Louise toussota pour signaler son arrivée et éteindre la conversation. Ses joues s'étaient un peu colorées et elle passa la paume de sa main sur son visage comme pour effacer les tons rosés. Elle dit simplement :


— Voici le plat que vous m'avez demandé.


Le boudin fut confectionné, empoché, ficelé, piqué et après une cuisson très surveillée, déposé délicatement dans une grande corbeille d'osier remplie de paille pour y refroidir en attendant d'être suspendu.


Louise avait beau s'en défendre, la conversation qu'elle avait entendue sans le vouloir avait semé le trouble en elle. Qu'on la perçût aussi proche de Germain ne la dérangeait pas. Elle appréciait chez lui le calme et la maîtrise qu'il affichait en bien des occasions. Elle savait qu'elle pouvait compter sur son appui. Toujours. En toutes occasions

.Durant le repas du soir, bruyant et joyeux, au cours duquel on avait servi un peu de foie gras, de la salade, une sauce de veau qui avait mijoté de longues heures durant sur la plaque en fonte, des farinettes au dessert avec des biscuits maison confectionnés par Juliette, Louise ne put s'empêcher de le regarder à plusieurs reprises, avec les mots de Simone en tête.
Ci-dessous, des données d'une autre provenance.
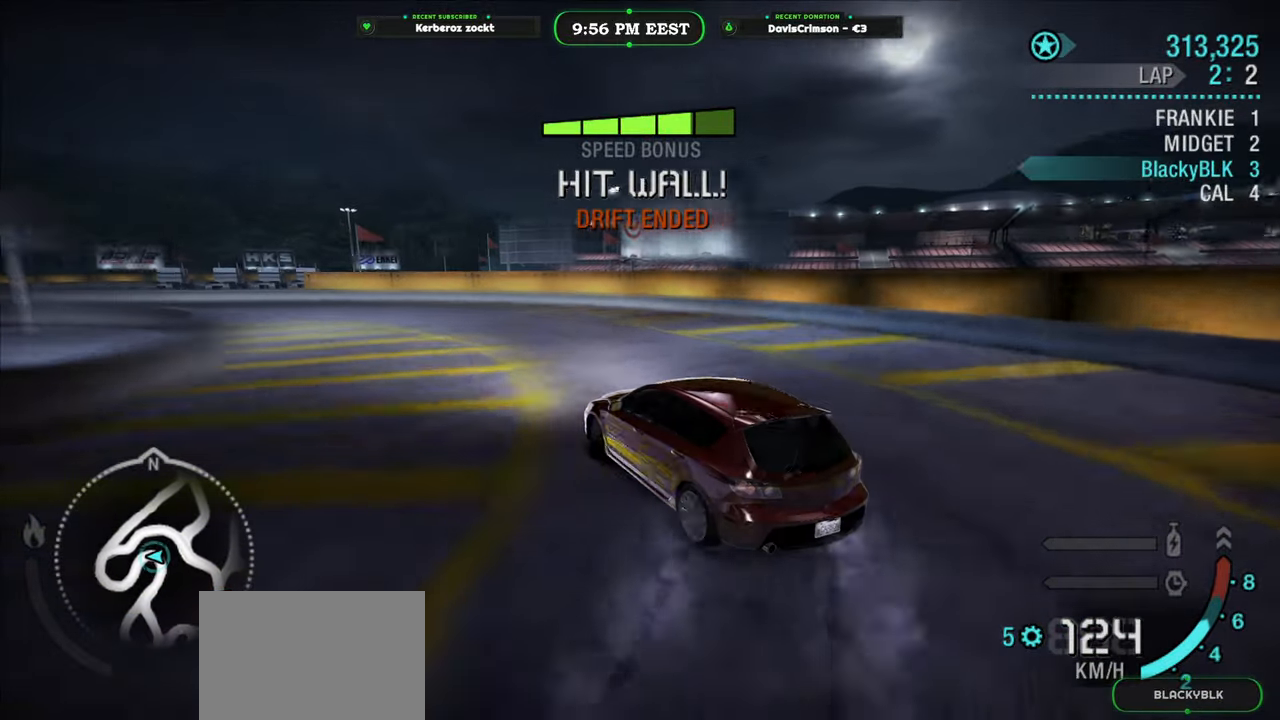
{"buttons": ["R2"], "left_stick": "left", "right_stick": "center", "events": [[100, "left_stick", "left"]]}
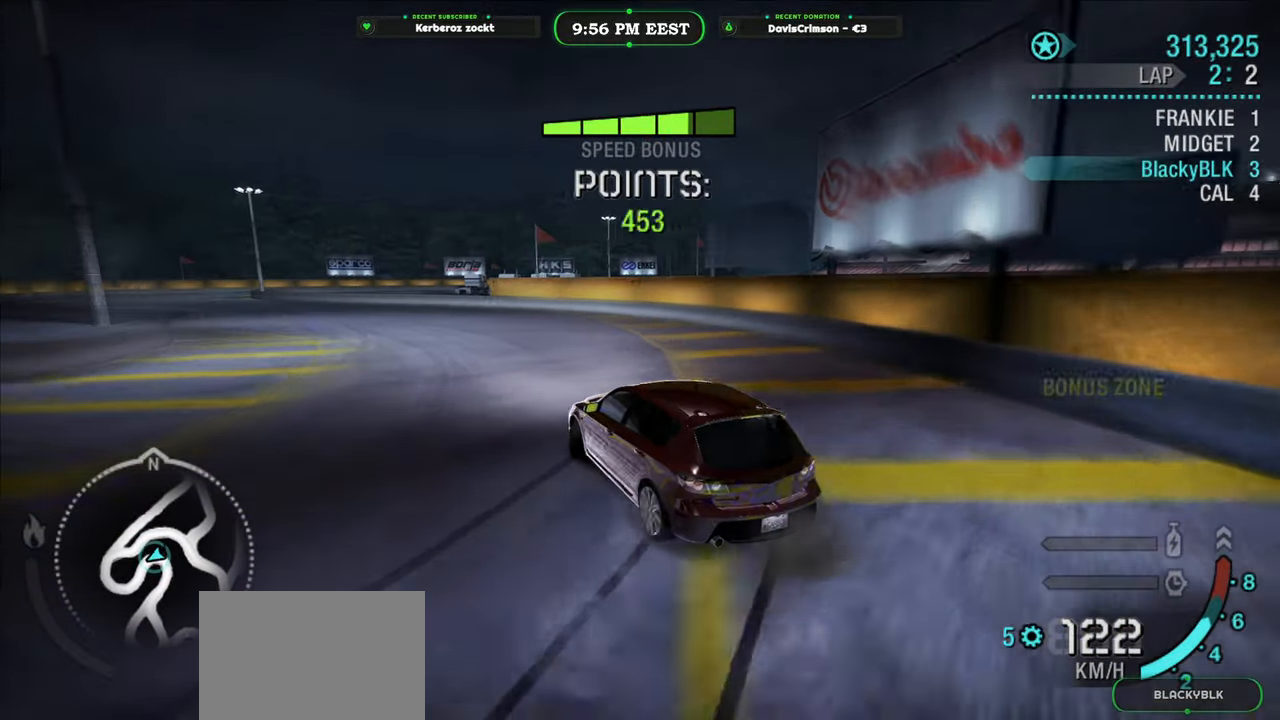
{"buttons": [], "left_stick": "left", "right_stick": "center", "events": [[500, "R2", "up"]]}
Quelle idée... Une ou deux fois, il leva son verre en sa direction, lui adressa quelques clins d'oeil complices comme il savait faire. Elle se trouva idiote et s'en voulut intérieurement d'être parfois aussi sensible. Cette Simone Mandoul, vraiment, quelle pipelette !

Le lendemain, alors qu'il faisait encore nuit noire, Fernand vint pour découper la viande qui servirait aux différentes préparations d'une grosse journée de travail : saucisse, pâtés, saucissons, jambon... Au préalable, on fit une pause en mettant à cuire sur la grille quelques morceaux bien choisis, de temps à autre les tastets viendraient griller à leurs tour sur la braise afin de vérifier l'assaisonnement des préparations.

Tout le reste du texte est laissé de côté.